素材の持ち味をストレートに味わうためにも、生のままでいくのがいいのはいうまでもありません。(もっとも、ウィスキー通はストレートではなく、ごく僅かに加水するそうなので、この場合加水にあたるのはプレイヤーということで)

まあ、ほとんどの方はルール通りに遊んでいると思いますので、「コイツは何を当たり前のことを」と思われるかもしれませんが、例えばこんなことがありました。

余計なことをしてみると分かる絶妙なバランス

チャオチャオ
どんなゲームにも作者の意図がある。それを読み解けた時、ゲームの新たな魅力が……
あるときプレイヤーが双六屋を含めて、2人しかおらず、でもどうしてもカタン(3~4人用)を遊びたいということになりました。

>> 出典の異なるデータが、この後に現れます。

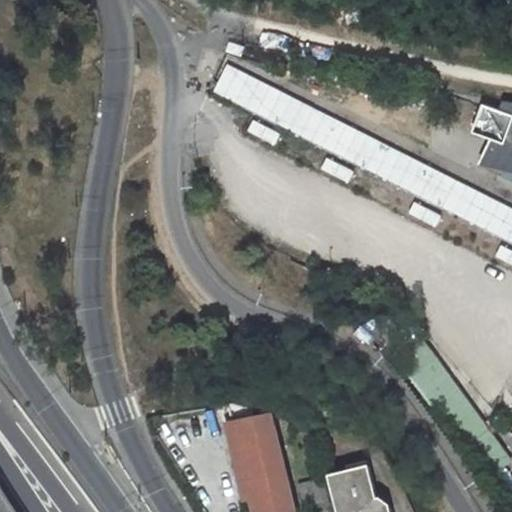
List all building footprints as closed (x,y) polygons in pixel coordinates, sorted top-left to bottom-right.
[(511,241),(511,209),(231,67),(218,93),(511,241)] [(511,115),(504,113),(484,106),(474,134),(492,140),(479,166),(511,181),(511,115)] [(253,118),(246,132),(276,147),(283,133),(253,118)] [(329,158),(323,171),(350,184),(356,171),(329,158)] [(410,217),(438,226),(442,213),(414,204),(410,217)] [(511,249),(502,245),(496,258),(511,265),(511,249)] [(511,461),(481,421),(423,341),(401,357),(489,478),(511,461)] [(296,511),(278,436),(273,414),(232,423),(253,511),(296,511)] [(293,436),(291,419),(273,414),(278,436),(293,436)] [(392,511),(391,506),(381,498),(378,499),(370,466),(330,476),(338,511),(392,511)] [(305,511),(331,505),(324,477),(298,484),(305,511)]
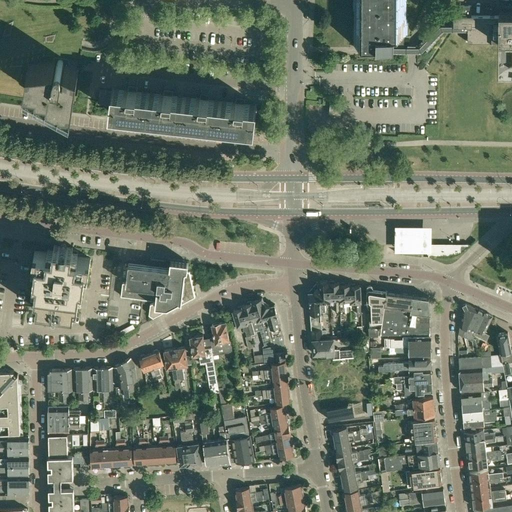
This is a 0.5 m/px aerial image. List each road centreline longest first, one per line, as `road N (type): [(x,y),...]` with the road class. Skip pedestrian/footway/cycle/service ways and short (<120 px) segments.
road 1 (secondary): [(293,178),(183,177),(0,154)]
road 2 (residential): [(36,357),(114,352),(228,291),(294,282)]
road 3 (secondary): [(0,184),(249,212)]
road 4 (residential): [(450,283),(448,391),(462,511)]
road 5 (secondary): [(511,180),(293,178)]
road 6 (residential): [(293,87),(96,67)]
road 7 (residential): [(318,468),(294,282)]
road 8 (residential): [(450,283),(293,264)]
road 9 (secondary): [(352,212),(509,210)]
road 10 (residential): [(295,3),(144,0)]
road 11 (residential): [(38,501),(36,357)]
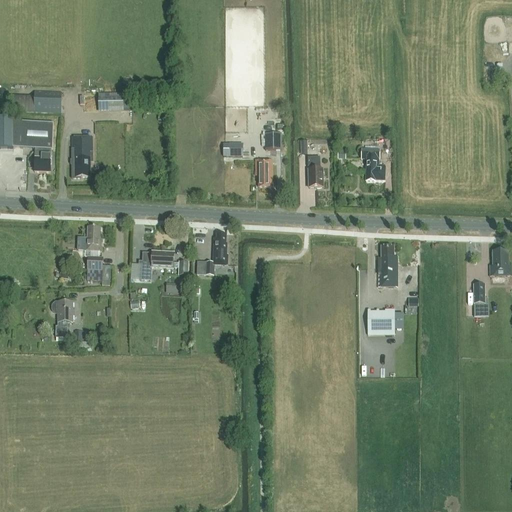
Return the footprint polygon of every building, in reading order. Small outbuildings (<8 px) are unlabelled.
[(62,93),(35,92),(34,114),(61,115),(62,93)] [(103,94),(104,113),(139,113),(139,94),(103,94)] [(11,119),(0,118),(0,148),(11,149),(11,119)] [(13,120),(13,148),(36,150),(35,174),(51,174),(51,150),(52,150),(53,124),(22,122),(23,120),(13,120)] [(282,135),(265,135),(265,152),(282,152),(282,135)] [(71,162),(71,166),(72,166),(72,180),(81,180),(81,179),(90,179),(90,163),(93,163),(92,138),(72,138),(72,162),(71,162)] [(242,158),(242,150),(230,150),(230,158),(242,158)] [(367,160),(367,166),(366,183),(376,183),(385,183),(386,167),(379,167),(380,161),(380,151),(362,150),(361,160),(367,160)] [(323,189),(323,170),(319,170),(319,168),(320,168),(320,158),(308,159),(309,170),(308,170),(309,189),(316,189),(317,190),(321,190),(322,189),(323,189)] [(259,189),(273,189),(272,162),(256,162),(256,176),(259,177),(259,189)] [(88,229),(87,240),(85,240),(84,252),(102,253),(103,241),(100,241),(101,229),(88,229)] [(228,257),(227,256),(227,246),(226,245),(226,237),(217,236),(217,240),(214,240),(213,264),(206,264),(205,276),(214,277),(214,267),(228,268),(228,257)] [(378,288),(397,288),(397,258),(394,258),(394,248),(381,248),(381,260),(378,260),(378,288)] [(173,269),(179,269),(179,277),(187,277),(188,264),(179,264),(179,265),(174,264),(174,255),(152,253),(152,255),(143,255),(143,263),(139,263),(139,266),(142,266),(141,282),(151,282),(151,269),(173,271),(173,269)] [(490,277),(511,277),(511,267),(508,267),(508,253),(493,253),(493,267),(490,267),(490,277)] [(103,259),(88,258),(87,282),(102,283),(103,259)] [(180,286),(166,285),(165,294),(179,295),(180,286)] [(474,286),(474,305),(485,305),(485,286),(474,286)] [(138,311),(138,309),(140,309),(139,303),(130,303),(131,310),(133,310),(133,311),(138,311)] [(67,340),(67,324),(72,324),(72,304),(54,304),(53,305),(51,307),(51,312),(53,314),(55,316),(57,316),(58,328),(55,328),(56,340),(67,340)] [(395,337),(395,313),(368,313),(368,337),(395,337)] [(92,343),(84,343),(84,332),(74,333),(75,349),(92,349),(92,343)]
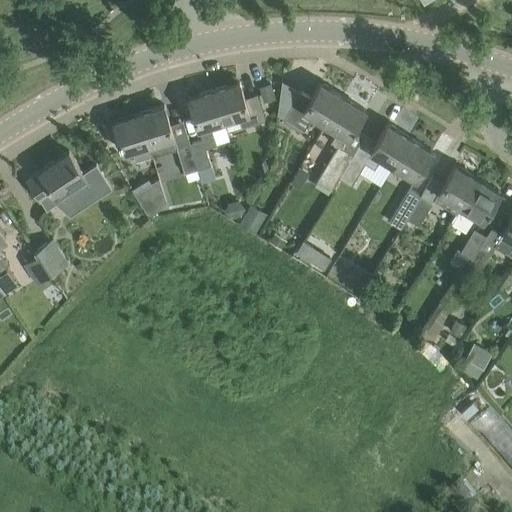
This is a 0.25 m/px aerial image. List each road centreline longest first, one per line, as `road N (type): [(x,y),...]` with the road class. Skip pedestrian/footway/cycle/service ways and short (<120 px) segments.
road 1 (secondary): [(228,37),(342,30),(493,59)]
road 2 (secondary): [(0,138),(100,77),(228,37)]
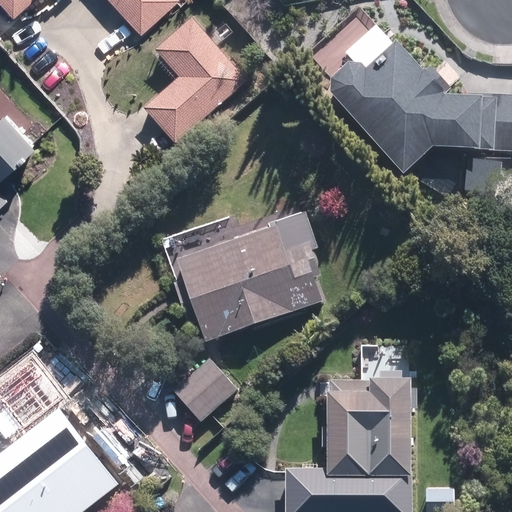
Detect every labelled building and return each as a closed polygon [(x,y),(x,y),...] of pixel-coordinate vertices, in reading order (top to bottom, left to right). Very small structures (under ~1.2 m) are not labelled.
[(80,0),(73,7),(83,18),(103,0),(108,0),(140,34),(177,0),(1,0),(16,15),(32,0),(80,0)] [(250,80),(193,16),(151,54),(176,81),(144,109),(177,146),(250,80)] [(347,54),(357,65),(350,65),(332,80),(333,98),(403,177),(434,150),(511,152),(511,95),(469,94),(469,100),(445,99),(444,98),(452,91),(431,69),(424,76),(395,43),(394,45),(378,27),(347,54)] [(0,212),(14,201),(0,185),(0,183),(40,149),(7,111),(0,116),(0,212)] [(203,349),(325,303),(316,279),(322,277),(313,251),(320,248),(306,211),(170,263),(203,349)] [(413,511),(415,397),(431,398),(431,376),(409,376),(409,349),(361,348),(361,382),(329,381),(329,469),(284,469),(284,511),(413,511)] [(240,386),(212,357),(175,393),(204,422),(240,386)] [(88,511),(115,491),(56,415),(0,458),(0,511),(88,511)]
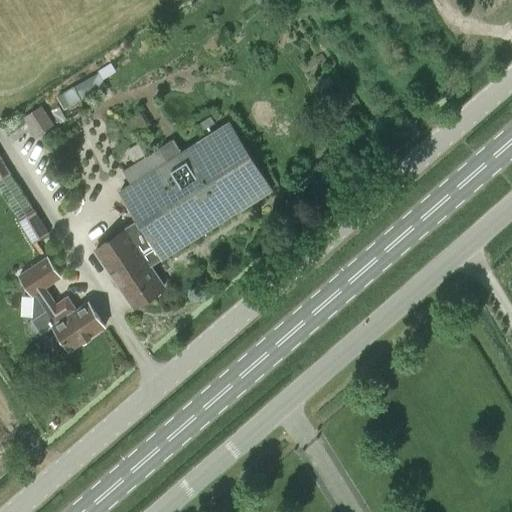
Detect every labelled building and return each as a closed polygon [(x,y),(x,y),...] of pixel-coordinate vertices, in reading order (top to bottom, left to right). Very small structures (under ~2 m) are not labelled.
[(81,100),(106,85),(98,72),(74,87),(81,100)] [(41,106),(24,117),(36,136),(53,125),(41,106)] [(204,128),(214,122),(210,116),(200,122),(204,128)] [(149,266),(272,189),(229,122),(180,152),(172,140),(122,171),(131,184),(119,191),(139,221),(125,231),(125,230),(95,249),(134,307),(163,287),(149,266)] [(0,156),(0,177),(9,172),(0,156)] [(49,233),(35,210),(18,220),(32,243),(49,233)] [(45,288),(61,278),(47,255),(17,275),(32,297),(36,295),(46,310),(31,320),(32,323),(29,325),(35,333),(38,331),(41,334),(53,327),(68,350),(82,341),(83,342),(90,337),(90,336),(104,327),(88,302),(76,310),(67,296),(55,304),(45,288)]
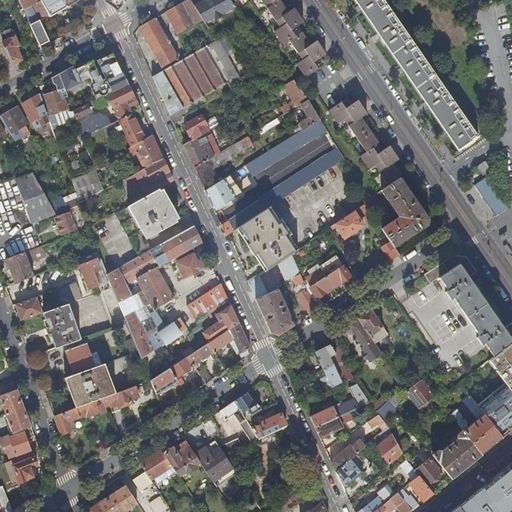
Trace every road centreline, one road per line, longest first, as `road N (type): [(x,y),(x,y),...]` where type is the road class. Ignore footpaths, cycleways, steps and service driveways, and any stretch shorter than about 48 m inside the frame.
road 1 (residential): [(114,24),(269,358)]
road 2 (tertiary): [(511,270),(324,0)]
road 3 (tertiary): [(308,0),(465,229)]
road 4 (residential): [(67,491),(269,358)]
road 5 (residential): [(269,358),(465,229)]
road 6 (residential): [(0,309),(67,491)]
road 7 (residential): [(269,358),(337,511)]
road 8 (residential): [(0,91),(114,24)]
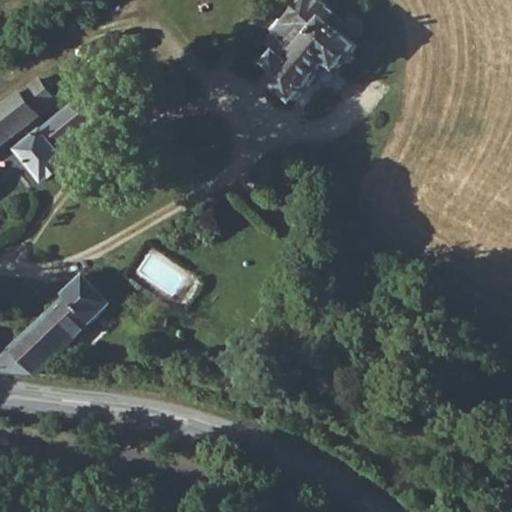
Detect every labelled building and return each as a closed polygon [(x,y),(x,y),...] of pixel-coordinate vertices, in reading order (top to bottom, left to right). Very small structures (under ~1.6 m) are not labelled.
[(296,22),(275,46),(284,54),(275,65),(284,73),(276,81),(281,87),(280,91),(286,97),(292,96),(298,100),(332,61),(342,69),(346,64),(352,65),(358,58),(357,54),(355,53),(360,47),(340,30),(346,22),(319,0),(310,0),(293,19),(296,22)] [(121,53),(114,44),(80,74),(87,82),(121,53)] [(0,146),(43,114),(41,112),(57,101),(40,80),(0,109),(0,146)] [(111,83),(103,89),(115,102),(122,96),(111,83)] [(70,161),(61,150),(100,116),(85,98),(21,150),(46,181),(70,161)] [(88,275),(0,361),(0,369),(41,376),(115,303),(88,275)]
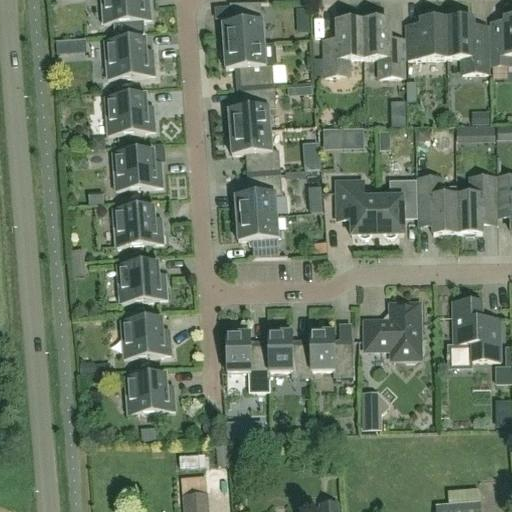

そこでネットで見つけたバリアント集の中に「2人用カタン」があったので、コレで遊んでみたのですが・・・・・・ 

ゲームとして遊べなくはありませんが、オリジナルの遊び方と比べると、やはりどうしても喰い足りないというか、味わいが薄いわけです。

またあるイベントで『ピラニアペドロ』というゲームを回していたとこのことです。

このゲームは河の中洲に取り残された、酔っ払いのペドロを、カードを使って操るゲームです。ペドロが落水したり、ピラニアに噛まれたりすると1アウト。2アウトになってしまったプレイヤーが出た瞬間にゲームが終わるという「負け決め」ゲームなのです。


その時は、ゲームの展開が早く割と早く勝負が決まってしまいました。そのためでしょうか、ある参加プレイヤーから「3アウトに変更しよう」と声がでました。

他のプレイヤーもそれに同意し、無理やりゲームを続行してみたのですが、途端にゲームが冗長となり、愉しさの密度もぐっと落ちました。

つまり、我々プレイヤーがちょっとルールに手を加えようとすると、いきなりゲームバランスが崩れてしまうのを経験したことがあるのです。